There are risks associated with childbirth [1] but far less than the risks of having an abortion.
The SPUC report, Abortion and Women’s Health, makes plain that data repeatedly confirms that women having abortions have a one-year mortality rate nearly three times that of women giving birth. Put another way, there is something about abortion that connects it to a riskier, more deadly lifestyle.
Intimate Partner Violence (IPV)
We mentioned in Part One that women having abortions also had a greater risk of suffering a violent death, whether by their own hand or others. Intimate Partner Violence also appears to be part of the tragic equation.
One startling statistic found by Dr. Pike was that in a study of London clinics, there was a six times higher rate of intimate partner violence among women having abortions than there was for women receiving antenatal care (medical care rendered after the birth).
A study of women in several countries by the World Health Organization showed that while the rate in London was particularly high, it was consistent with evidence they found elsewhere.
WHO’s study revealed that women suffering Intimate Partner Violence had greater odds of unintended pregnancy and about three times the risk of having an abortion as others.
The claim is not necessarily that abortion leads to Intimate Partner Violence, although that may indeed sometimes be the case. Rather there is something about the circumstances or the relationship dynamics that leads Intimate Partner Violence to be found more often among women having abortions.
According to Dr. Pike, women experiencing Intimate Partner Violence were also more likely to think about suicide if they had some sort of child loss in their personal history, whether from abortion, stillbirth, or miscarriage. There is also a connection between Intimate Partner Violence and repeat abortion, Pike says, part of “a repetitive cycle of abuse and pregnancy.”
Pike cites an American study showing that child abuse was connected to teenage dating violence which was in turn connected to Intimate Partner Violence. And, as Pike points out, as a woman’s experience of gender based violence increased, so did her odds of experiencing abortion.
Given the persistence and clarity of the connection, the report recommends that, those seeking abortion should be screened for Intimate Partner Violence and referred to the appropriate support services.
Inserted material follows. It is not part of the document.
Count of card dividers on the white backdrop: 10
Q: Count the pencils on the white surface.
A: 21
Abortion and Sex Trafficking
Those who engage in sex trafficking have a vested interest in abortion to keep their girls in prostitution. “Forced abortion is common for those trafficked into prostitution,” the SPUC report declares, “and often provided by untrained or poorly qualified practitioners in unsafe settings.”
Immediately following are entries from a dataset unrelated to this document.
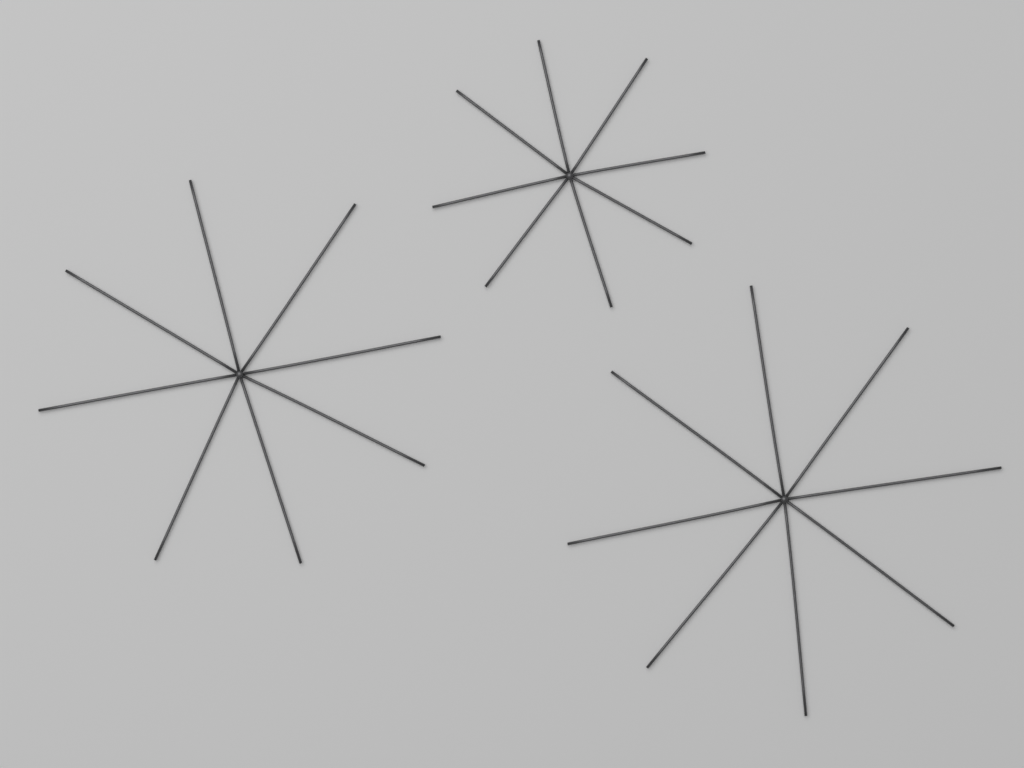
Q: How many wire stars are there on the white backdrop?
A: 3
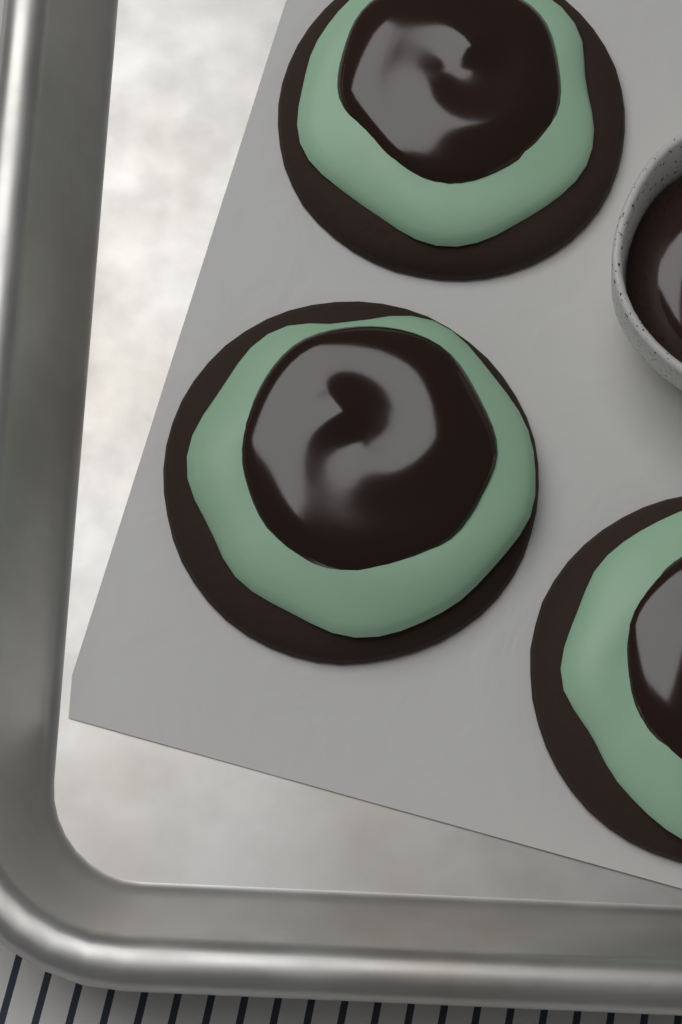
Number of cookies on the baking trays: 3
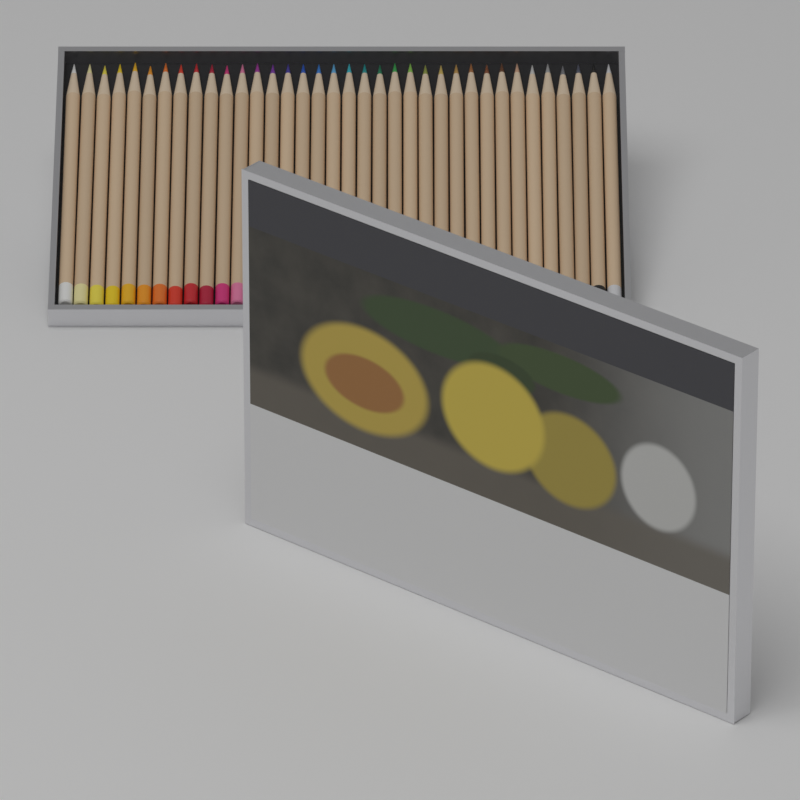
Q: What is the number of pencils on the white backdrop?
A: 36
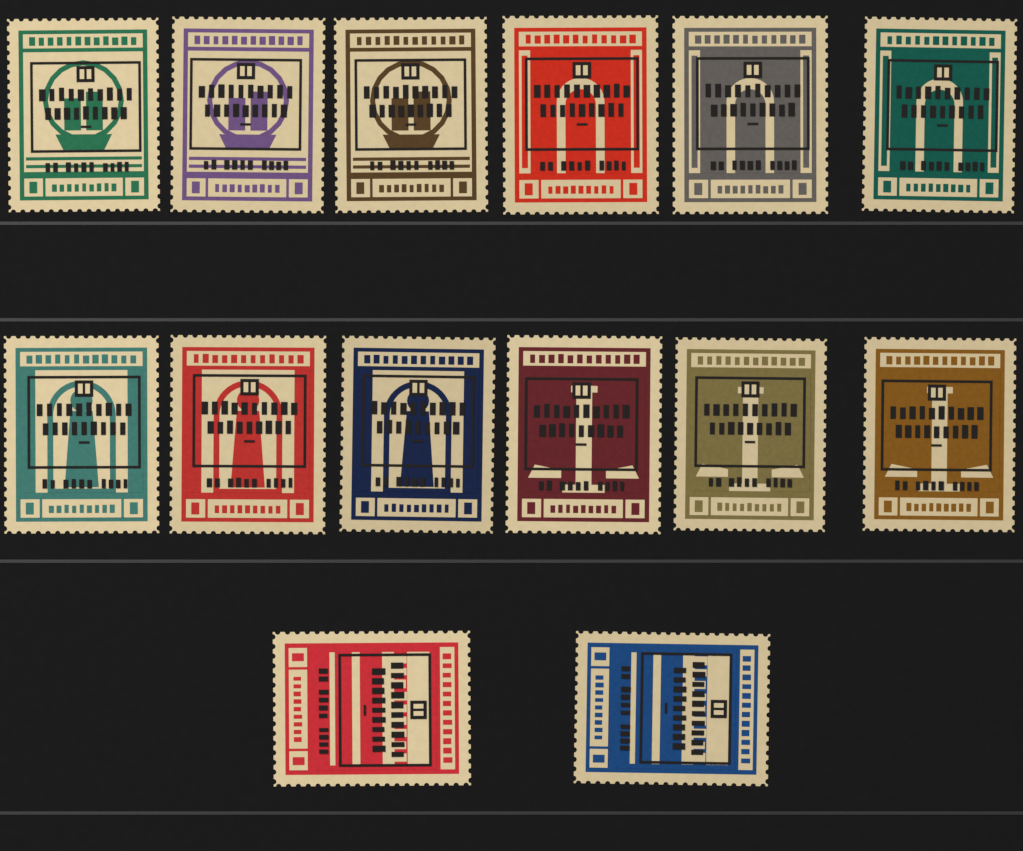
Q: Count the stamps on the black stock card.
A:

A 2014 U.S. study of sex trafficking survivors found 114 abortions among 107 women. Many of those abortions were forced, Pike says.
It gets worse.
Over half the women in the U.S. study said the abortionist performing the abortion knew her situation. There is no indication in the SPUC report that those doctors reported or did anything about it. In fact, Pike points out, one of the women having abortion indicated that the doctor performing her abortion… was also her client!
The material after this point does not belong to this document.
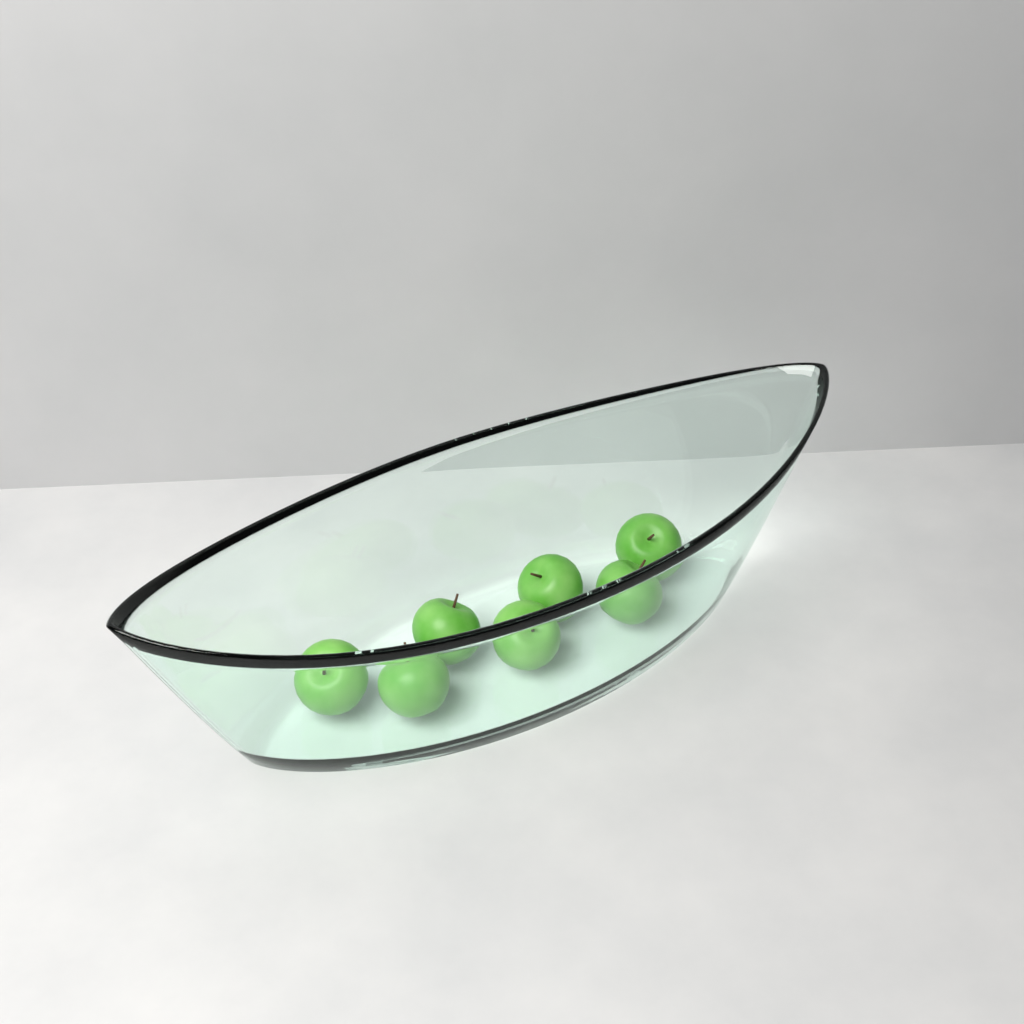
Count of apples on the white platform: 7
Good News: Birth’s Protective Effects
We also discussed in Part One how women giving birth had a lower mortality rate than women undergoing abortions. While some of that is due to the mothers not going through the physical trauma of a surgical or chemical abortion, it also appears to be the case that giving birth confers some sort of “protective effect” upon the mother, contributing to her overall physical well-being, according to Abortion and Women’s Health.
One simple factor, Pike suggests, is that a woman going through childbirth is probably seeing a doctor more often and having her health regularly monitored.
Another, Pike says, is that “pregnancies carried to term are associated with physiological changes that reduce the risk of reproductive cancers, and that behavioral changes associated with being a parent improve healthy lifestyle behaviours and reduce risky behaviours.”
Pike says, “Women who have abortions may already take more risk or care less for their health.”
[1] Women giving birth have to watch out for high blood pressure which can lead to preeclampsia. Women having surgical abortions worry about perforations, lacerations, hemorrhage, while those having chemical abortions have to watch for bleeding, infections, or the possible rupture of undetected ectopic pregnancies.